ArchaeologyFarmers fighting desertification may recycle lost technique

Over 1,000 years ago, Caesarea’s coast was likely the birthplace of sand farming

Around 900 CE, a complicated plot-and-berm system used industrial waste to build agricultural fields on sand – launching a completely novel way of raising vegetables

A rendering of what archaeologists believe the sand farm looked like during production some 1,000 years ago. (courtesy Yaakov Shmidov/Israel Antiquities Authority)
A rendering of what archaeologists believe the sand farm looked like during production some 1,000 years ago. (courtesy Yaakov Shmidov/Israel Antiquities Authority)

Today, the shores of Caesarea are known for exclusive verdant golf courses and luxury hotels.
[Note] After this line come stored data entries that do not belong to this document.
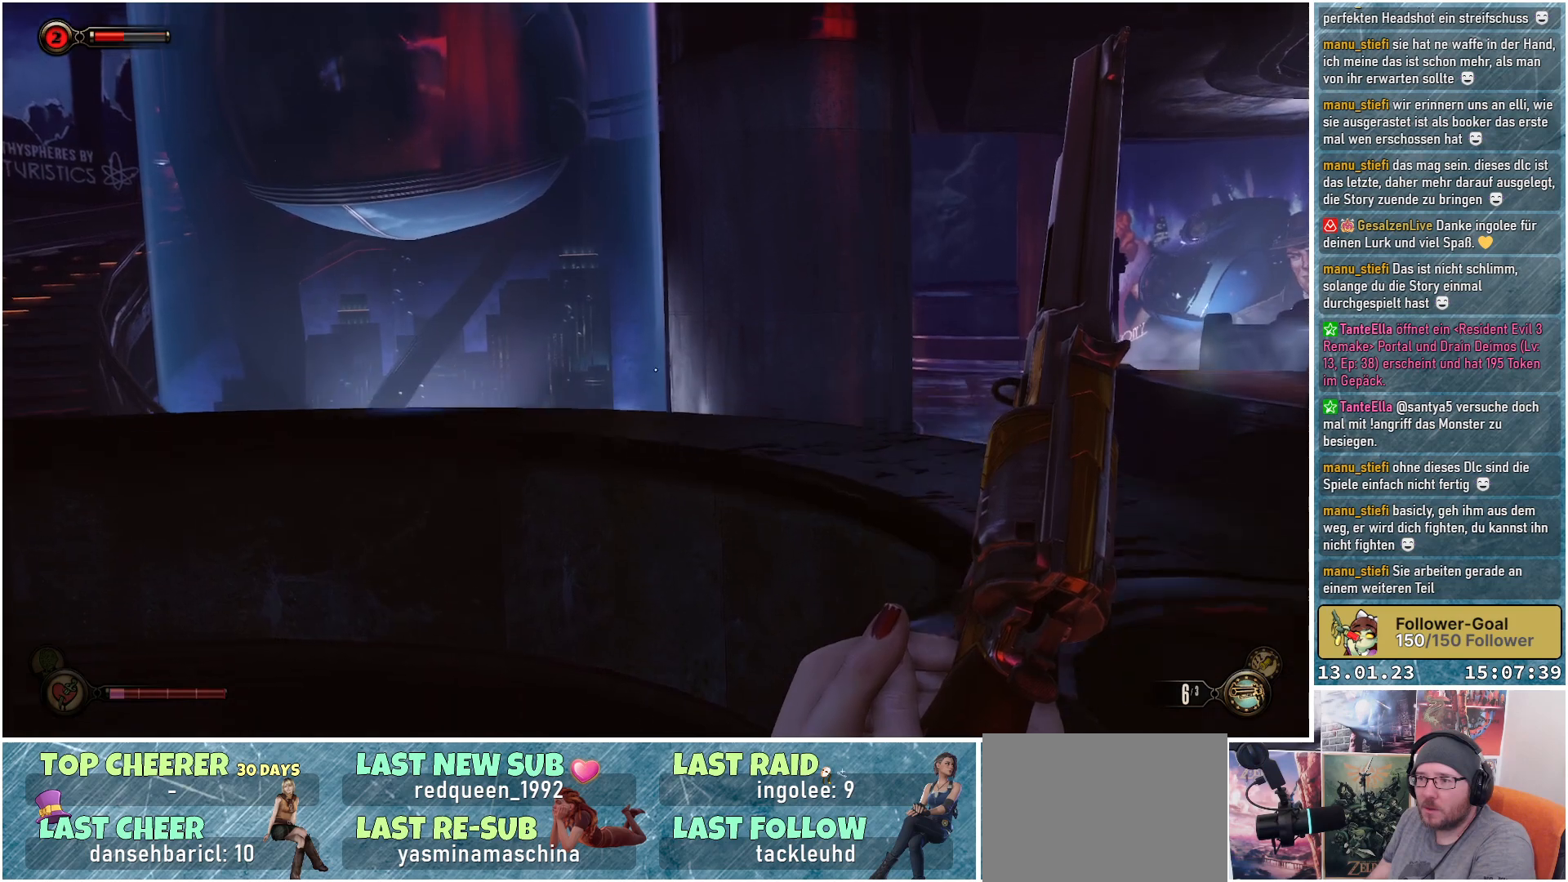
{"buttons": [], "left_stick": "up-right", "right_stick": "down", "events": [[33, "A", "down"], [150, "A", "up"], [200, "left_stick", "up-right"], [483, "right_stick", "down"]]}
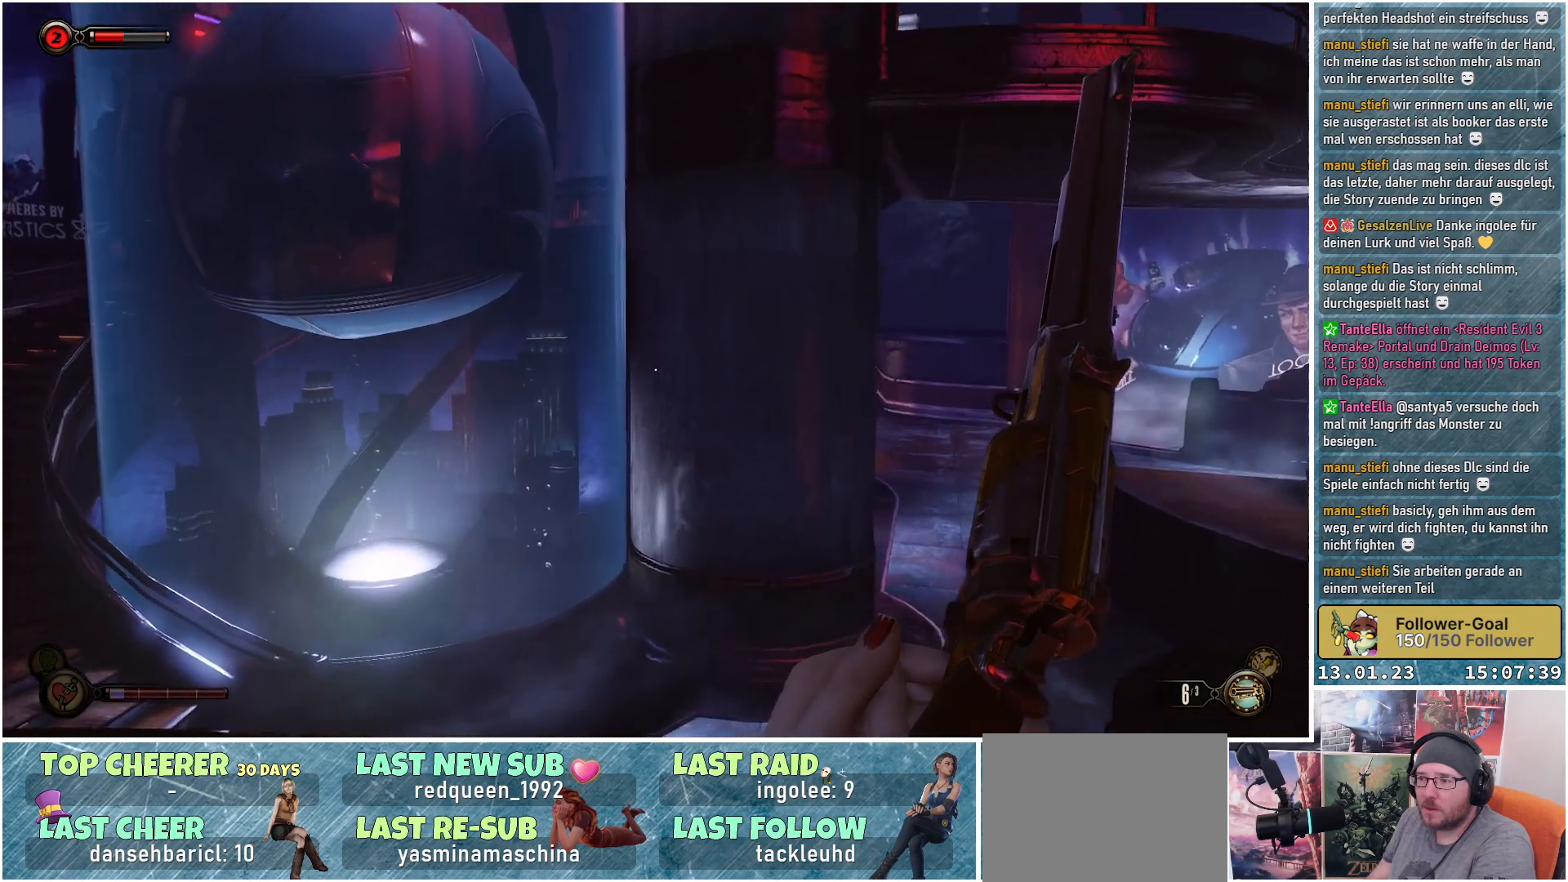
{"buttons": [], "left_stick": "center", "right_stick": "down-left", "events": [[17, "right_stick", "down-left"], [134, "left_stick", "center"], [317, "left_stick", "left"], [451, "left_stick", "center"]]}
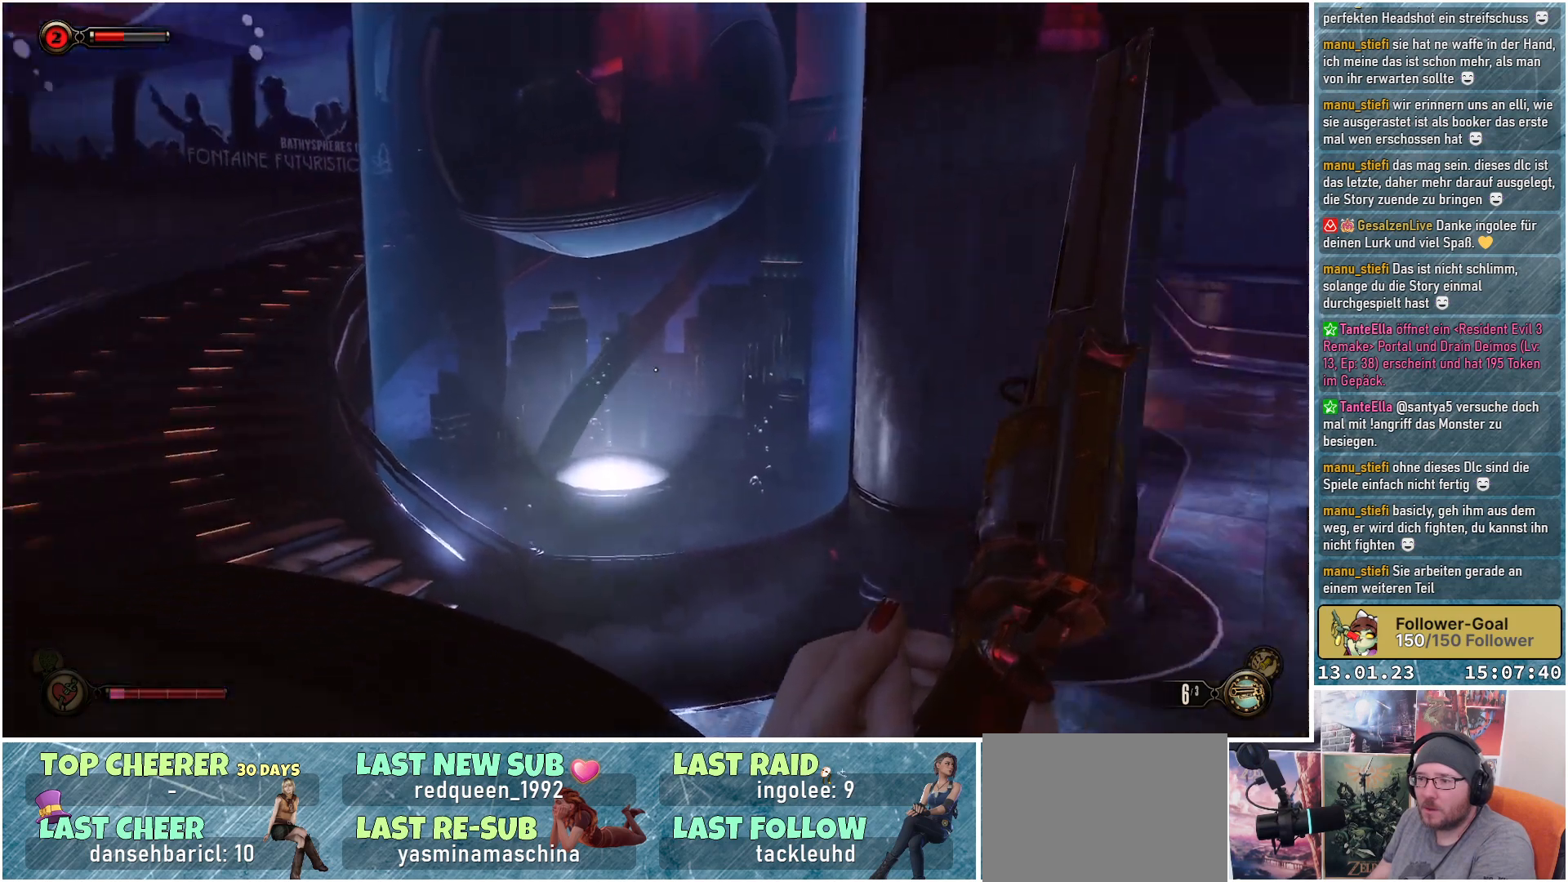
{"buttons": [], "left_stick": "center", "right_stick": "center", "events": [[166, "right_stick", "center"], [333, "B", "down"], [417, "B", "up"]]}
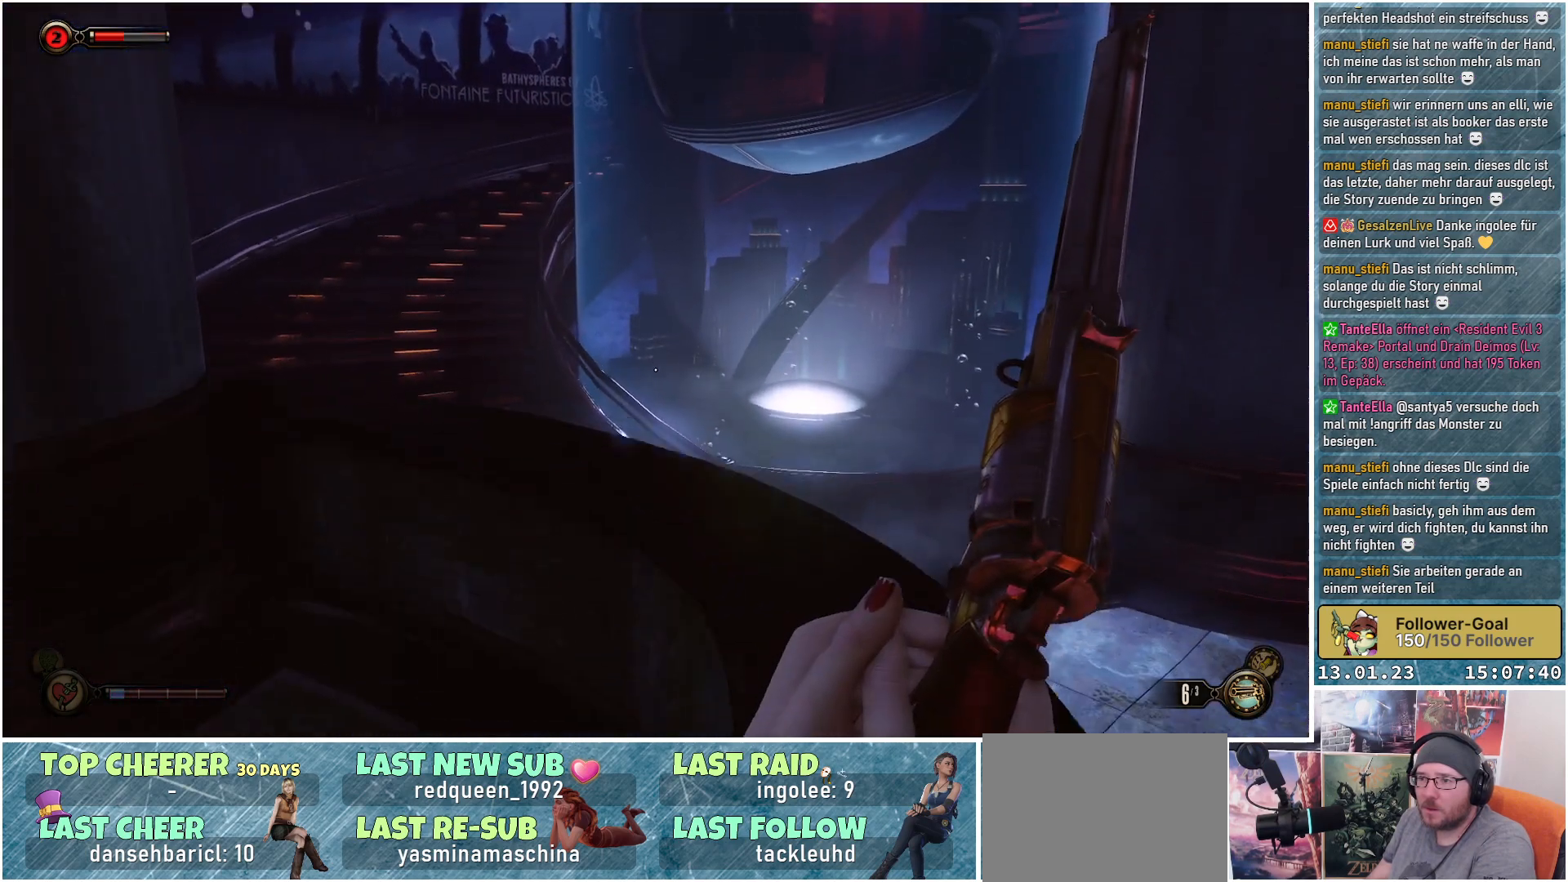
{"buttons": [], "left_stick": "center", "right_stick": "up", "events": [[167, "right_stick", "up"]]}
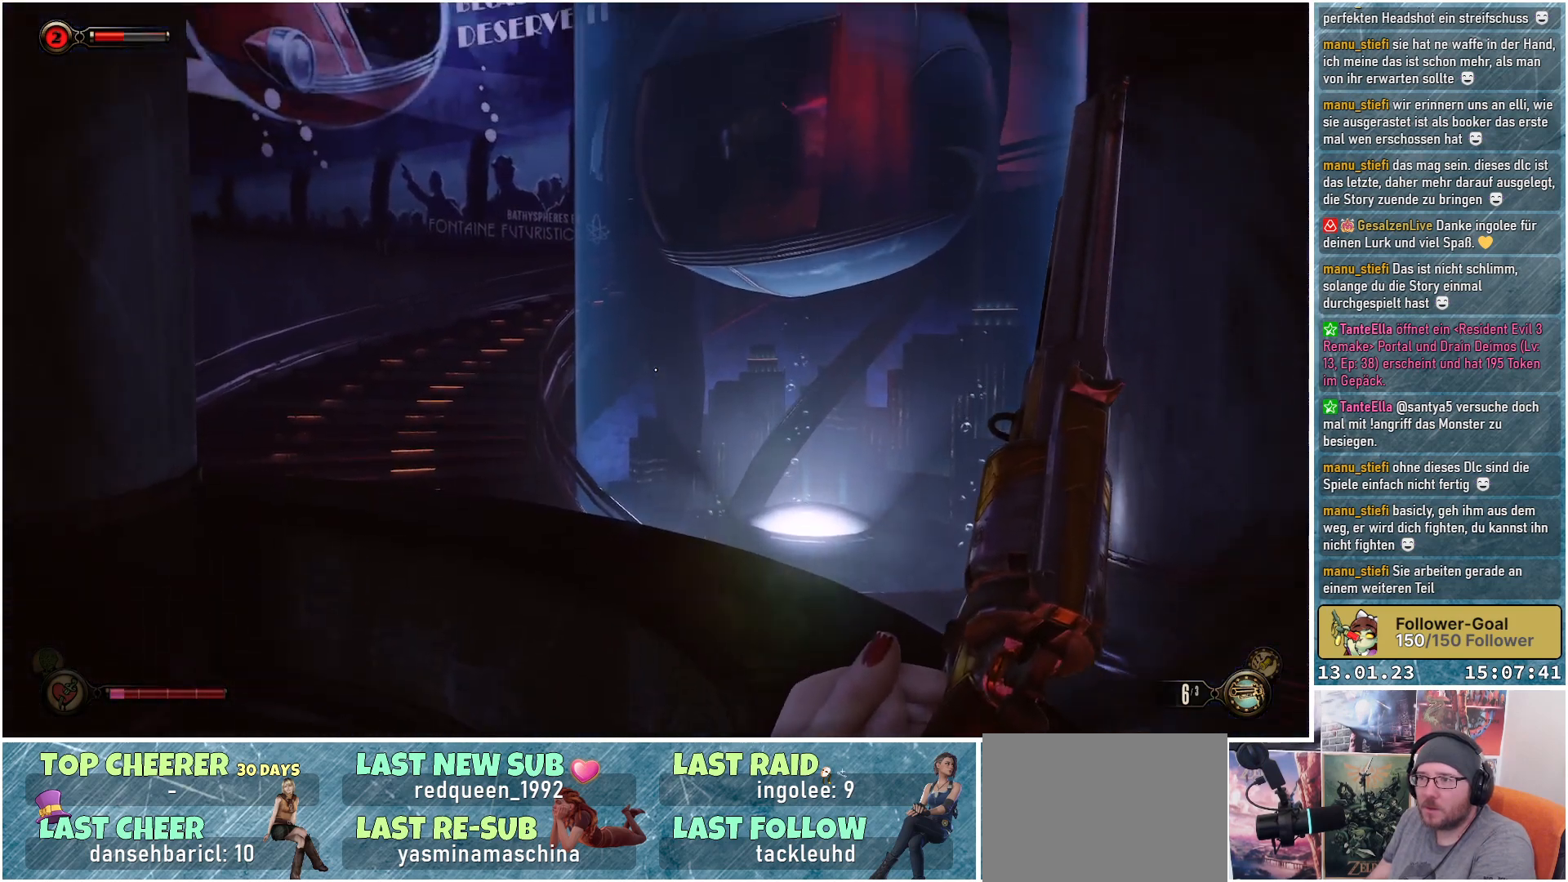
{"buttons": [], "left_stick": "center", "right_stick": "down-right", "events": [[50, "right_stick", "up-right"], [150, "right_stick", "center"], [333, "right_stick", "down-right"]]}
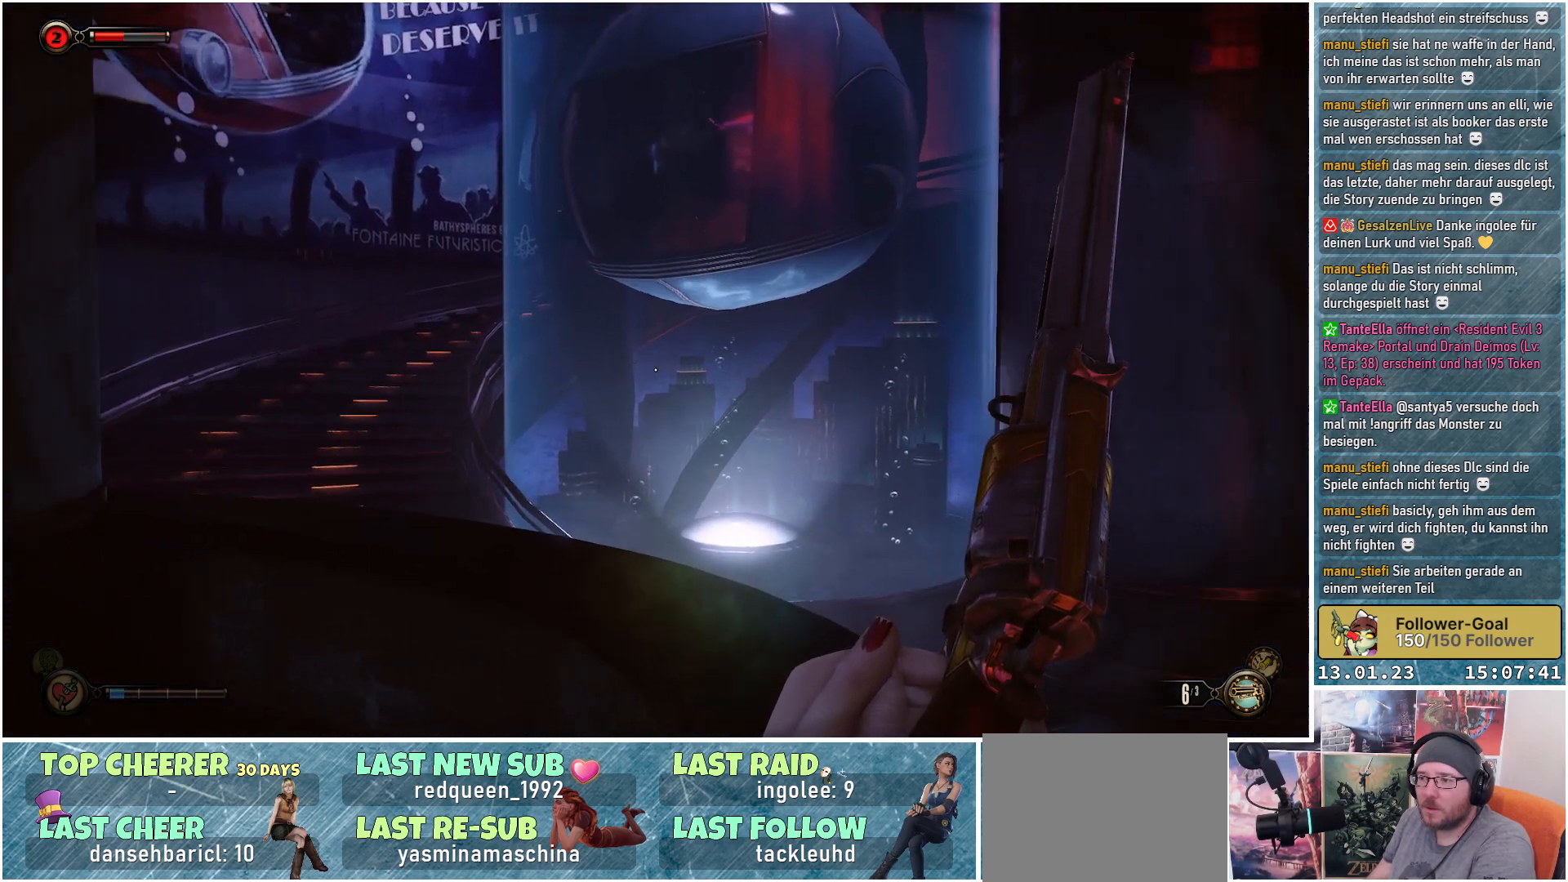
{"buttons": [], "left_stick": "center", "right_stick": "down-right", "events": []}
But more than 1,000 years ago, Caesarea’s coast was the birthplace of a complicated system of vegetable farms on sandy beaches, archaeologists believe.

A 1.5-square-kilometer (0.6-square-mile) farm just south of Caesarea was likely the first time people used large-scale sand farming anywhere in the world and took over 1 million workdays to build, researchers from Bar Ilan University and the Israel Antiquities Authority announced last week.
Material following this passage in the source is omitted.